The Republican bill hurtling through the state Legislature mandating that women seeking abortions first undergo ultrasounds would require doctors or medical technicians to perform a ritual-like process intended to impress upon the women whatever lifelike characteristics their fetus is already exhibiting. Passed by the state Senate earlier today, the bill will most likely be taken up by the state Assembly tomorrow and has the support of Gov. Scott Walker.
The legislation creates exceptions in cases of medical emergencies, rape and incest; otherwise, state law would mandate that abortion providers do the following, step by step, before performing an abortion:
- During the ultrasound, the physician must "provide a simultaneous oral explanation ... including the number of unborn children and presence and location of the unborn child."
- The doctor must also "display the ultrasound images so that the pregnant women may view them," though the woman may not be forced to look at the pictures.

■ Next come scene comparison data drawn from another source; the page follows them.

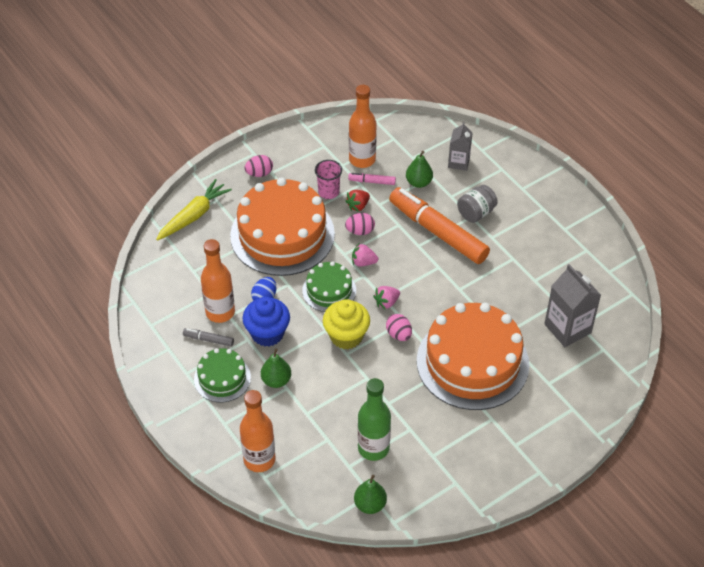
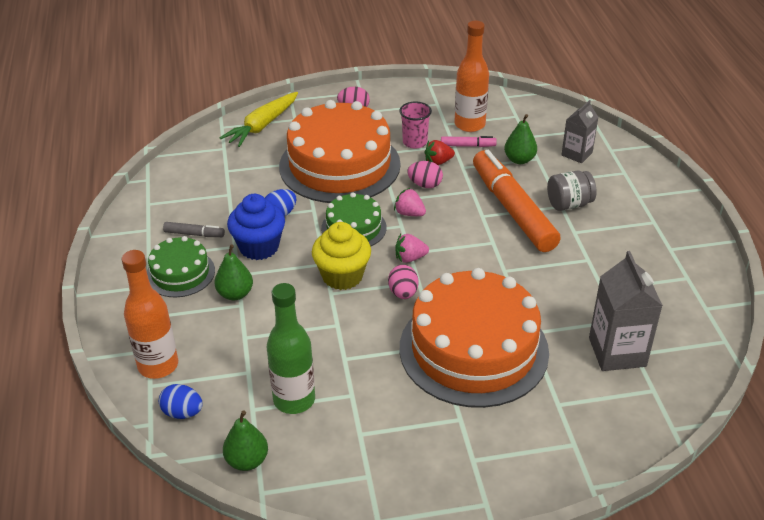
camera: 25 degrees right, 10 degrees down
(194, 216) = (262, 126): yellow carrot -> yellow carrot turned 150 degrees clockwise
(209, 340) = (194, 234): grey marker -> grey marker turned 150 degrees clockwise
(220, 312) = (225, 213): orange bottle -> none
(302, 488) = (182, 412): none -> blue egg
(372, 181) = (467, 146): pink marker -> pink marker turned 150 degrees clockwise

- Regardless, the doctor must "provide a medical description of the ultrasound images including the dimensions of the unborn child and a description of any viewable external features and internal organs of the unborn child."
- If possible, the procedure must also "provide a means for the pregnant woman to visualize any fetal heartbeat," and this opportunity must be accompanied by "a simultaneous oral explanation of the visual display of the heartbeat in a manner understandable to a layperson." As with the larger images, the woman may not be required to view the ultrasound readings of the heartbeat.
Opponents of the changes include the Wisconsin Medical Society (which represents doctors in the state), Planned Parenthood Wisconsin, the Wisconsin Public Health Association, the Wisconsin Academy of Family Physicians and the Wisconsin Association of Local Health Departments and Boards. The Pro-Life Wisconsin organization has backed the ultrasound requirements but opposes the exceptions for rape and incest, whereas full-throated supporters of the bill include Wisconsin Right to Life Inc. and the Wisconsin Catholic Conference.
The senate bill's principal sponsor is a lawmaker from southeastern Wisconsin, State Sen. Mary Lazich (R-New Berlin).